## EXERCÍCIO PROPOSTO A
Reproduza integralmente, palavra por palavra, o excerto do recurso judicial que se segue.

## TEXTO CITADO
------
II. É com esta decisão que o ora Recorrente não se conforma, estando em crer que, salvo devido respeito, conjugando o depoimento prestado pelas testemunhas e o documento de fls. 7 e 8, mal andou o douto Tribunal a quo ao dar como provado que: “d) No âmbito da sua actividade e no seguimento da assinatura do acordo aludido em c), em 02.10.2008, a Autora emprestou ao Réu o montante de HKD5,000,000.00 (cinco milhões de dólares de Hong Kong) (quesito 1.º); e) A quantia referida na alínea anterior foi entregue ao Réu através de fichas de jogo (quesito 2.º); g) O documento constante de fls. 8 do autos é o Fund Withdrawal Acknowlegment / “marker” previsto na cláusula 7.º do acordo escrito assente em c). (quesito 10.º)”
III. Em primeiro lugar as testemunhas ouvidas em sede de audiência de discussão e julgamento não demonstraram qualquer conhecimento directo quanto ao facto de a Autora ter entregue ao Réu HK$5,000,000.00 em fichas de jogo, pois que nenhuma delas presenciou a entrega efectiva dessas fichas por parte da Autora ao Réu.
IV. Tanto assim é que o douto Tribunal a quo não considerou provado na íntegra o quesito 2.º da base instrutória, tendo considerado não provado o facto de as fichas de jogo terem sido entregues em mão ao ora Recorrente. E se as fichas não foram entregues em mão ao Recorrente, como o foram?
V. Salvo devido respeito, tal facto - a entrega em mão das fichas de jogo ao Recorrente deveria ter ficado provado sob pena de não haver maneira de se concluir que efectivamente o ora Recorrente foi beneficiário das referidas fichas de jogo no valor de HK$5,000,000.00.
------
## DADOS FORNECIDOS
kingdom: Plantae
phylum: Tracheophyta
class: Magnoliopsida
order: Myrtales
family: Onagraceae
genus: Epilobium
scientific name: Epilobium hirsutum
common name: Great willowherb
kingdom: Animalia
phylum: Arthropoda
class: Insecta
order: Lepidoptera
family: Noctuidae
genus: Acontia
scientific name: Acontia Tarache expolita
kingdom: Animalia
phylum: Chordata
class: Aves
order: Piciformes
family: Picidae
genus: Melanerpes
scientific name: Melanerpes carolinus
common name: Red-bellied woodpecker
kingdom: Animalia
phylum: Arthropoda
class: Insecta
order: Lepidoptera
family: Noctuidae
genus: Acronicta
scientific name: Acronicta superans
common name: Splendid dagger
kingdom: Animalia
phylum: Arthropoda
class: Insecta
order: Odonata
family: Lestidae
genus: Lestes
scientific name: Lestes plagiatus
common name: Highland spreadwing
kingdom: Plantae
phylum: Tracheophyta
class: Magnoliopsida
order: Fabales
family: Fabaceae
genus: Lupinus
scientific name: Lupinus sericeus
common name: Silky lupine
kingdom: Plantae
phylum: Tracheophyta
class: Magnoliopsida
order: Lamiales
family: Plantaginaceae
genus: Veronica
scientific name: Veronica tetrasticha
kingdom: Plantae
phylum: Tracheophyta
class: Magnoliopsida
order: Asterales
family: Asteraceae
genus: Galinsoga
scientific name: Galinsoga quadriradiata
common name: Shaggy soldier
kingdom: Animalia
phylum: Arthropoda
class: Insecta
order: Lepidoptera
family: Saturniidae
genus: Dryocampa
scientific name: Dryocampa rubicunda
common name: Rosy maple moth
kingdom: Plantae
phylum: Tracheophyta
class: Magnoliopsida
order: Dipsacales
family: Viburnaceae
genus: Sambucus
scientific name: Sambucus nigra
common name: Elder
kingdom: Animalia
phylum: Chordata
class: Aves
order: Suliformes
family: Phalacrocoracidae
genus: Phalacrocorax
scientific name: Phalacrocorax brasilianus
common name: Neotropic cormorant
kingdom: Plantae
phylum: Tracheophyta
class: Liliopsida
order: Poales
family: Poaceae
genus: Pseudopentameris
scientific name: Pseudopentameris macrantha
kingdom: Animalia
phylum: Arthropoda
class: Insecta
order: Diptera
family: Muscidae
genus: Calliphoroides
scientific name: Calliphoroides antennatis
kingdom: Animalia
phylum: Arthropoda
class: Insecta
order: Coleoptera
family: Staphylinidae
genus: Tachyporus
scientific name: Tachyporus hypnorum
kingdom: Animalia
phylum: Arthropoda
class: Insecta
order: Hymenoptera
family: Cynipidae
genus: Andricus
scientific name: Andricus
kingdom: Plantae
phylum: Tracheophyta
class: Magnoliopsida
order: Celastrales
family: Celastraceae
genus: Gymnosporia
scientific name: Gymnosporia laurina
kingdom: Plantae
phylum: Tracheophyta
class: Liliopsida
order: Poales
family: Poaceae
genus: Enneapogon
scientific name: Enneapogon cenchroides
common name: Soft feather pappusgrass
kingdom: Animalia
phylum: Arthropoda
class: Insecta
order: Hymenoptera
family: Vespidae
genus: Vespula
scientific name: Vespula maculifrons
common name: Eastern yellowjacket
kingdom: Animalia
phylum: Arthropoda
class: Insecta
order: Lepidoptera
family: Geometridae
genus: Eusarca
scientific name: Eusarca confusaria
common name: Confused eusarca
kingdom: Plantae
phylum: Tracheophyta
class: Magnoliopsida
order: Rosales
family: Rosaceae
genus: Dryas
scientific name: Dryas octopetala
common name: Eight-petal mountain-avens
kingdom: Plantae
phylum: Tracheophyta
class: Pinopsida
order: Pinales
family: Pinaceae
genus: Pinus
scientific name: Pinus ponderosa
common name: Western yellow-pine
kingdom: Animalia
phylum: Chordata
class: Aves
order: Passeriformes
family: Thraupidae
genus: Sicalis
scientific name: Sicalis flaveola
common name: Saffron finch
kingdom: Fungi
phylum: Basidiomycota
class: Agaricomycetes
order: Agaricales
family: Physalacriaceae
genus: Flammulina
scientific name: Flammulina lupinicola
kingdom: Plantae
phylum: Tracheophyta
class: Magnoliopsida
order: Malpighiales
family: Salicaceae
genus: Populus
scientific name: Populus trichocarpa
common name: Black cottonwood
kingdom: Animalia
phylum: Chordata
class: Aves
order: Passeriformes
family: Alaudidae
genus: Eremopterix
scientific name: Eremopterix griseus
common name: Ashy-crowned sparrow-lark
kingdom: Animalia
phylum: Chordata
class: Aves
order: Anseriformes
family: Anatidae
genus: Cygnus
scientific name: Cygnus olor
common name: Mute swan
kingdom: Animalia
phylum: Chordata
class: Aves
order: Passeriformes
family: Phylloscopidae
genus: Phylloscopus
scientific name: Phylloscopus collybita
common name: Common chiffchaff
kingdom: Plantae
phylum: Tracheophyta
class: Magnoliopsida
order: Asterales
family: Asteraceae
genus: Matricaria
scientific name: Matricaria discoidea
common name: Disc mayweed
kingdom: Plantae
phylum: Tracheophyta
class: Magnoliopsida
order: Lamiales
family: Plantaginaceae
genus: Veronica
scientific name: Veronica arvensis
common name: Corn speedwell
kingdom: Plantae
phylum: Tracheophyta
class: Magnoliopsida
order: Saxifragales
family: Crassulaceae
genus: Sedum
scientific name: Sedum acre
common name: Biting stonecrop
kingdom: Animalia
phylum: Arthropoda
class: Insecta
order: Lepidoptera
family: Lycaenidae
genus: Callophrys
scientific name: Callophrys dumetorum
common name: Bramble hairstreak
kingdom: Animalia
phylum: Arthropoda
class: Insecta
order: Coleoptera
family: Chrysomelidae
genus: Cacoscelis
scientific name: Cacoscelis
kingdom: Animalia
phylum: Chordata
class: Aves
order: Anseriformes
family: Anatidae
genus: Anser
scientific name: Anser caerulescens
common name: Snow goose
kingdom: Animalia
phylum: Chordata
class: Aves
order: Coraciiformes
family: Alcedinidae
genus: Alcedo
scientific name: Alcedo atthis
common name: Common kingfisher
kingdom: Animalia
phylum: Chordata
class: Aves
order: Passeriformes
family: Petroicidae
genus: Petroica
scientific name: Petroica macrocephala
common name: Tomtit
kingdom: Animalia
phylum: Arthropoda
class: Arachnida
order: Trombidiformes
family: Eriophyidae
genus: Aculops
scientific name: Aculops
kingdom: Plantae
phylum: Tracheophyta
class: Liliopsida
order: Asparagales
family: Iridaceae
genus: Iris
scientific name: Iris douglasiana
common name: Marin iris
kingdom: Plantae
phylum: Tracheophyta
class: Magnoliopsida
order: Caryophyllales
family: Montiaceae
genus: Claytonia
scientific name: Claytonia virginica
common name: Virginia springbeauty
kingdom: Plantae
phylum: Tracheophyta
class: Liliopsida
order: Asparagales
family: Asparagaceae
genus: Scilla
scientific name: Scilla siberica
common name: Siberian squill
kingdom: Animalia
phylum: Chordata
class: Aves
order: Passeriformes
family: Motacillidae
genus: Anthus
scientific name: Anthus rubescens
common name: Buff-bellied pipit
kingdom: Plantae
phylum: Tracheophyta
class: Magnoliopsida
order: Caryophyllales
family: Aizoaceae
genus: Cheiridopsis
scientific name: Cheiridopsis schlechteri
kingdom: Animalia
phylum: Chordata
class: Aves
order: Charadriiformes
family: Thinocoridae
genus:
------
## EXERCÍCIO PROPOSTO B
Reescreva as linhas da listagem que vão da linha que contém "common name: Buff-bellied pipit" até ao fim da listagem, ambas incluídas, trocando "order" por "ordem" e deixando tudo o resto igual.

## RESPOSTA COMPLETA A
II. É com esta decisão que o ora Recorrente não se conforma, estando em crer que, salvo devido respeito, conjugando o depoimento prestado pelas testemunhas e o documento de fls. 7 e 8, mal andou o douto Tribunal a quo ao dar como provado que: “d) No âmbito da sua actividade e no seguimento da assinatura do acordo aludido em c), em 02.10.2008, a Autora emprestou ao Réu o montante de HKD5,000,000.00 (cinco milhões de dólares de Hong Kong) (quesito 1.º); e) A quantia referida na alínea anterior foi entregue ao Réu através de fichas de jogo (quesito 2.º); g) O documento constante de fls. 8 do autos é o Fund Withdrawal Acknowlegment / “marker” previsto na cláusula 7.º do acordo escrito assente em c). (quesito 10.º)”
III. Em primeiro lugar as testemunhas ouvidas em sede de audiência de discussão e julgamento não demonstraram qualquer conhecimento directo quanto ao facto de a Autora ter entregue ao Réu HK$5,000,000.00 em fichas de jogo, pois que nenhuma delas presenciou a entrega efectiva dessas fichas por parte da Autora ao Réu.
IV. Tanto assim é que o douto Tribunal a quo não considerou provado na íntegra o quesito 2.º da base instrutória, tendo considerado não provado o facto de as fichas de jogo terem sido entregues em mão ao ora Recorrente. E se as fichas não foram entregues em mão ao Recorrente, como o foram?
V. Salvo devido respeito, tal facto - a entrega em mão das fichas de jogo ao Recorrente deveria ter ficado provado sob pena de não haver maneira de se concluir que efectivamente o ora Recorrente foi beneficiário das referidas fichas de jogo no valor de HK$5,000,000.00.

## RESPOSTA COMPLETA B
common name: Buff-bellied pipit
kingdom: Plantae
phylum: Tracheophyta
class: Magnoliopsida
ordem: Caryophyllales
family: Aizoaceae
genus: Cheiridopsis
scientific name: Cheiridopsis schlechteri
kingdom: Animalia
phylum: Chordata
class: Aves
ordem: Charadriiformes
family: Thinocoridae
genus:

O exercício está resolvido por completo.